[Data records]
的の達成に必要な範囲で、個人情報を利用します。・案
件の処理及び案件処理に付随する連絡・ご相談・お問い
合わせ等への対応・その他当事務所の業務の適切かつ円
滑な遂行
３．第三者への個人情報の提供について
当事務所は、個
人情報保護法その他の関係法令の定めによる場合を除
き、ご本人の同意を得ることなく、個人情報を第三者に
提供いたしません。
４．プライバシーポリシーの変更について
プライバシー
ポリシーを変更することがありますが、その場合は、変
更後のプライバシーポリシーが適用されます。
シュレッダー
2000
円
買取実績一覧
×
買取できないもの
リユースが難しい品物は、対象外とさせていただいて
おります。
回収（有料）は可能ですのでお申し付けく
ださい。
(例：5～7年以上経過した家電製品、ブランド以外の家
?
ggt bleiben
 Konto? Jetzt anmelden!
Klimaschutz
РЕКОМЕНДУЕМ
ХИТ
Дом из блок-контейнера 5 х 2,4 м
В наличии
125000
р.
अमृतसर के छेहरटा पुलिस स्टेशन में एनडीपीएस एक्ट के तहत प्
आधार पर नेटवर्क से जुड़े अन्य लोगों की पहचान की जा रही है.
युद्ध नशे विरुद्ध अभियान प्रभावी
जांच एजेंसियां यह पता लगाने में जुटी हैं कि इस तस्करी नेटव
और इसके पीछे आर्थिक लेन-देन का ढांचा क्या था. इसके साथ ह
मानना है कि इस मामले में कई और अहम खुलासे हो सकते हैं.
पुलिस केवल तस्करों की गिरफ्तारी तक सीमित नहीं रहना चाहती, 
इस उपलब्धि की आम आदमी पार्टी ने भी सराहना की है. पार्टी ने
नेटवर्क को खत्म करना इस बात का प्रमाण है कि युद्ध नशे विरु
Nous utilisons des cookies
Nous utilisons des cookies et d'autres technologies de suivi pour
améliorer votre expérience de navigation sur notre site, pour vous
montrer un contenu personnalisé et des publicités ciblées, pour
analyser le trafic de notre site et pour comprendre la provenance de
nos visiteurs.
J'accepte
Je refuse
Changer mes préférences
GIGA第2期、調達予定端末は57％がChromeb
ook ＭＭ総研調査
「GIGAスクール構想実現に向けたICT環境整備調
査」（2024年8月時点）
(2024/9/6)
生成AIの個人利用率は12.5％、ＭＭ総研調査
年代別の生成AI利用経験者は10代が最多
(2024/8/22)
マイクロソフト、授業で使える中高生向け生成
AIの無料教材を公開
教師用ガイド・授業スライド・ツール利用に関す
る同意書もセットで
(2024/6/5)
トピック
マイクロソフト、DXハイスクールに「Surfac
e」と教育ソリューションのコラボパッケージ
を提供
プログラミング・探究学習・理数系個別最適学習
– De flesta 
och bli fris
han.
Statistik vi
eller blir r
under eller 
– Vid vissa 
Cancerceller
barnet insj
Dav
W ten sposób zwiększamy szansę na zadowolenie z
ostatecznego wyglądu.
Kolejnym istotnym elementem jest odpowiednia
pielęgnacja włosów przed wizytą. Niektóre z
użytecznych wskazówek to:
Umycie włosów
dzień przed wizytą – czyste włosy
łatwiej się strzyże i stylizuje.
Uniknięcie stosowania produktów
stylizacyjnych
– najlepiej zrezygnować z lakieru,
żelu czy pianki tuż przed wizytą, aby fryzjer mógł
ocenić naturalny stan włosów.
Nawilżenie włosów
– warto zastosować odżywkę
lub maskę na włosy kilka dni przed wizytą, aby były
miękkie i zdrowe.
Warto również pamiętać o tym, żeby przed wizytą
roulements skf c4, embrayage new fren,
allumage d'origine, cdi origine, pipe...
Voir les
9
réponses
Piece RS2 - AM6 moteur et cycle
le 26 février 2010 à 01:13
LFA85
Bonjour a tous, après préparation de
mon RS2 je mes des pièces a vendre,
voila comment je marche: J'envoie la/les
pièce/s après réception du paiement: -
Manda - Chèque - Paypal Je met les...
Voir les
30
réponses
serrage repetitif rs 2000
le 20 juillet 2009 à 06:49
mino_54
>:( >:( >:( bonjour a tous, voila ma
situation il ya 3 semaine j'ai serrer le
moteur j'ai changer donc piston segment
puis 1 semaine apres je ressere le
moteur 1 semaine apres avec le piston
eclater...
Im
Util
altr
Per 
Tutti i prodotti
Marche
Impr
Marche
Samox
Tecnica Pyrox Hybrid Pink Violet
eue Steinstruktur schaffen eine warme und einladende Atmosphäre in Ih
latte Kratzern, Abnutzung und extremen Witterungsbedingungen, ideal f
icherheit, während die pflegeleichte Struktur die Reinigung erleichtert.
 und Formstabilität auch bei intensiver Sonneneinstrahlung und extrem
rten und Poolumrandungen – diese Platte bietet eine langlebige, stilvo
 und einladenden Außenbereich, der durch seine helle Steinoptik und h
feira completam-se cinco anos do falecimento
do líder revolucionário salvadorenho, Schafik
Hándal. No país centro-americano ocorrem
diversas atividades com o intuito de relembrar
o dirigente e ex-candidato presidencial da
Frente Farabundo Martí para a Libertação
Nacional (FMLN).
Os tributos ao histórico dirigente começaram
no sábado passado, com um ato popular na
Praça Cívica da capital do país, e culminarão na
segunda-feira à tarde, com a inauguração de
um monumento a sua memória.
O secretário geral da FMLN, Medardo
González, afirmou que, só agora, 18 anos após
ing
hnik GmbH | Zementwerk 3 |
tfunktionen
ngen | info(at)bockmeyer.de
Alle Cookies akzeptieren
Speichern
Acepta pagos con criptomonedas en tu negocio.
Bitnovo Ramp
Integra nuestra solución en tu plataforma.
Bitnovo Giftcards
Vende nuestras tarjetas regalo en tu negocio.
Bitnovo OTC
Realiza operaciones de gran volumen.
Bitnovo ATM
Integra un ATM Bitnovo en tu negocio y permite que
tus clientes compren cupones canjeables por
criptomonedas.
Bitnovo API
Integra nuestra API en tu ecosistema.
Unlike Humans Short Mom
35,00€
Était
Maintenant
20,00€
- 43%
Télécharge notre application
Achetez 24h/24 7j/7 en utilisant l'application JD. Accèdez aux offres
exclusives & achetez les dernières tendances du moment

__TASK STATEMENT__
Print, exactly and only, the lines running from the one with "O secretário geral da FMLN, Medardo" to the end of the data above.

__RESULT FOR THIS EXERCISE__
O secretário geral da FMLN, Medardo
González, afirmou que, só agora, 18 anos após
ing
hnik GmbH | Zementwerk 3 |
tfunktionen
ngen | info(at)bockmeyer.de
Alle Cookies akzeptieren
Speichern
Acepta pagos con criptomonedas en tu negocio.
Bitnovo Ramp
Integra nuestra solución en tu plataforma.
Bitnovo Giftcards
Vende nuestras tarjetas regalo en tu negocio.
Bitnovo OTC
Realiza operaciones de gran volumen.
Bitnovo ATM
Integra un ATM Bitnovo en tu negocio y permite que
tus clientes compren cupones canjeables por
criptomonedas.
Bitnovo API
Integra nuestra API en tu ecosistema.
Unlike Humans Short Mom
35,00€
Était
Maintenant
20,00€
- 43%
Télécharge notre application
Achetez 24h/24 7j/7 en utilisant l'application JD. Accèdez aux offres
exclusives & achetez les dernières tendances du moment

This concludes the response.